2018 Volume 82 Issue 4 Pages 1101-1111
Background:Ischemia/reperfusion (I/R) injury triggers cardiac dysfunctions via creating reactive oxygen species (ROS). Because xanthine oxidase (XO) is one of the major enzymes that generate ROS, inhibition of XO is expected to suppress ROS-induced I/R injury. However, it remains unclear whether XO inhibition really yields cardioprotection during I/R. The protective effects of the XO inhibitors, topiroxostat and allopurinol, on cardiac I/R injury were evaluated.
Methods and Results:Using isolated rat hearts, ventricular functions, occurrence of arrhythmias, XO activities and thiobarbituric acid reactive substances (TBARS) productions and myocardial levels of adenine nucleotides before and after I/R, and cardiomyocyte death markers during reperfusion, were evaluated.

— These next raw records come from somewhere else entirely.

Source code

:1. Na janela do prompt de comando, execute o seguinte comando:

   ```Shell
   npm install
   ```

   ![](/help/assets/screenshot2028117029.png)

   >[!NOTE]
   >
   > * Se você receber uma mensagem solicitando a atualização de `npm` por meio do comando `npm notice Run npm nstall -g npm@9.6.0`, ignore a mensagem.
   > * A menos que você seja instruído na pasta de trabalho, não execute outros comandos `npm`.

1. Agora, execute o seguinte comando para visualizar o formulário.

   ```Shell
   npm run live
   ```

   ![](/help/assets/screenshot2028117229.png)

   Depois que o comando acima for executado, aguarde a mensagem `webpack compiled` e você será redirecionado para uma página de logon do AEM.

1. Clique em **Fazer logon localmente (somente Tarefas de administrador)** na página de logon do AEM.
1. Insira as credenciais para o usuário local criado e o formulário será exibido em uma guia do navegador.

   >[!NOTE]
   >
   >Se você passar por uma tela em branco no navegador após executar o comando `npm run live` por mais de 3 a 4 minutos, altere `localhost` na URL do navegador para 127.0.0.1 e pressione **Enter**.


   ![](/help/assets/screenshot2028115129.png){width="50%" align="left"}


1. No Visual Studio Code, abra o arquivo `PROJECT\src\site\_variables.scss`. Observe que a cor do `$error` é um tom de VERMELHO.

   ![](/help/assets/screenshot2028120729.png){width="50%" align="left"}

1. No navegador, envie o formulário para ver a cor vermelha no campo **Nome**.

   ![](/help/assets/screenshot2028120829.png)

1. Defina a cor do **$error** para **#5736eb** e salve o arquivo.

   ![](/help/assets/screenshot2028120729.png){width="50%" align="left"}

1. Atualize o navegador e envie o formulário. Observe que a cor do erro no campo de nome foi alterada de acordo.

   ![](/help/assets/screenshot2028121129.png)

Topiroxostat prevented left ventricular dysfunctions and facilitated recovery from arrhythmias during I/R. Allopurinol and the antioxidant, N-acetylcysteine (NAC), exhibited similar effects at higher concentrations. Topiroxostat inhibited myocardial XO activities and TBARS productions after I/R. I/R decreased myocardial levels of ATP, ADP and AMP, but increased that of xanthine. While topiroxostat, allopurinol or NAC did not change myocardial levels of ATP, ADP or AMP after I/R, all of the agents decreased the level of xanthine. They also decreased releases of CPK and LDH during reperfusion.
Conclusions:Topiroxostat showed protective effects against I/R injury with higher potency than allopurinol or NAC. It dramatically inhibited XO activity and TBARS production, suggesting suppression of ROS generation.